[Document section]
━━━━━━━━━━━━━━━━━━━━━━━━━━━━━━
# who's got power or not???



## tednugent (Apr 26, 2010)

not. no water also, since I have well water.

probably Friday night, I'll have power. one of the lines that feedsmy street is down


----------



## Opus51569 (Jul 21, 2009)

Hang in there. I hope things get better soon.


----------



## c_h_i_n_a_m_a_n (Mar 3, 2012)

Yup ... Terrible what mother nature can cause ... Take care.


----------



## NJPhil (Jun 24, 2003)

Miraculously I have power, never thought I woul after losing it last year for Irene and the Halloween snow storm for a week+ each time. Lots of trees down, my neighbor lost part of their roof and had a tree fall on the other part. We have a few friends who most likely lost homes at the Jersey shore, but everyone is sfae. All in all though my area was very lucky, nothing like the devestation experienced in other parts of the tri-state area.


----------



## DaveG (Feb 4, 2004)

*Have it*



tednugent said:


> not. no water also, since I have well water.
━━━━━━━━━━━━━━━━━━━━━━━━━━━━━━
[Job item a] In the forum thread about power outages, why does tednugent have no water?
The forum thread about power outages has nothing to do with the records that follow it.
━━━━━━━━━━━━━━━━━━━━━━━━━━━━━━
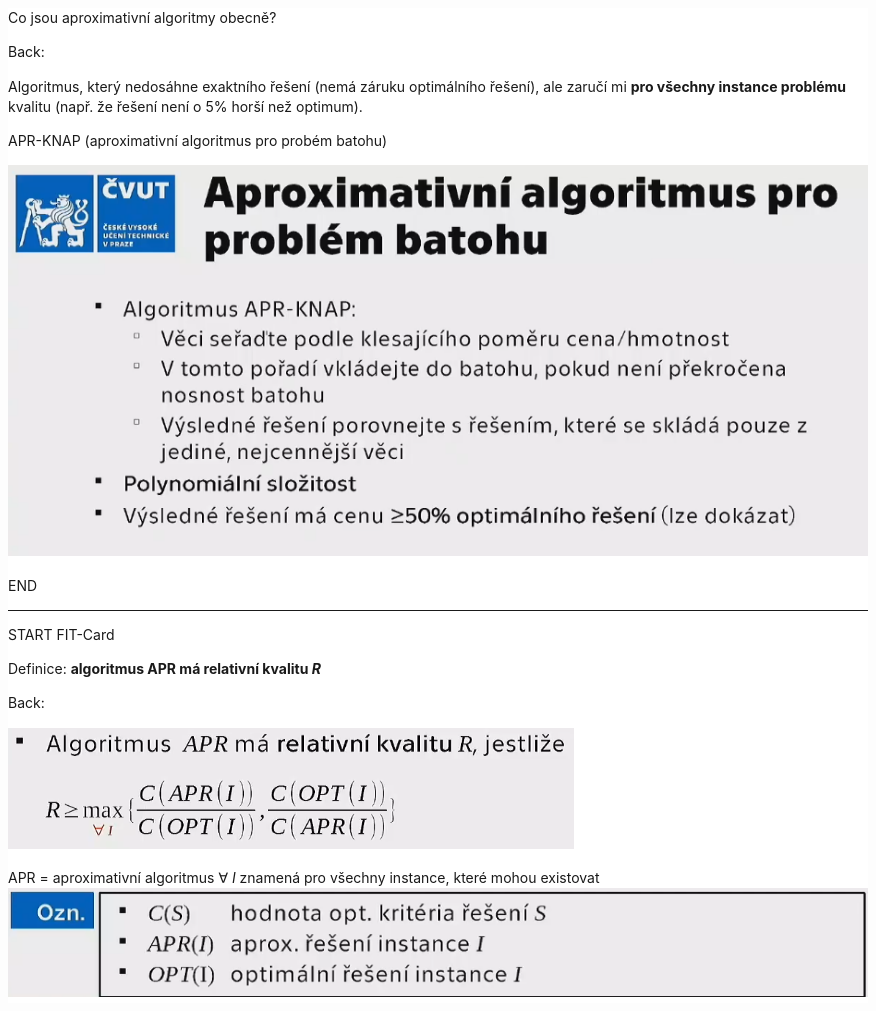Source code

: Co jsou aproximativní algoritmy obecně?

Back:

Algoritmus, který nedosáhne exaktního řešení (nemá záruku optimálního řešení), ale zaručí mi **pro všechny instance problému** kvalitu (např. že řešení není o 5% horší než optimum).


APR-KNAP (aproximativní algoritmus pro probém batohu)

![](../../../Assets/Pasted%20image%2020241024121708.png)


END

---


START
FIT-Card

Definice: **algoritmus APR má relativní kvalitu $R$**

Back:

![](../../../Assets/Pasted%20image%2020241024121917.png)


APR = aproximativní algoritmus
$\forall \ I$ znamená pro všechny instance, které mohou existovat
![](../../../Assets/Pasted%20image%2020241024121911.png)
━━━━━━━━━━━━━━━━━━━━━━━━━━━━━━
[Job item b] Copy the part of the records that begins with the line containing "aproximativní algoritmy obecně?" and continues through the end of the records, keeping every line as it appears.

[Your response a] tednugent has well water.

[Your response b]
: Co jsou aproximativní algoritmy obecně?

Back:

Algoritmus, který nedosáhne exaktního řešení (nemá záruku optimálního řešení), ale zaručí mi **pro všechny instance problému** kvalitu (např. že řešení není o 5% horší než optimum).


APR-KNAP (aproximativní algoritmus pro probém batohu)

![](../../../Assets/Pasted%20image%2020241024121708.png)


END

---


START
FIT-Card

Definice: **algoritmus APR má relativní kvalitu $R$**

Back:

![](../../../Assets/Pasted%20image%2020241024121917.png)


APR = aproximativní algoritmus
$\forall \ I$ znamená pro všechny instance, které mohou existovat
![](../../../Assets/Pasted%20image%2020241024121911.png)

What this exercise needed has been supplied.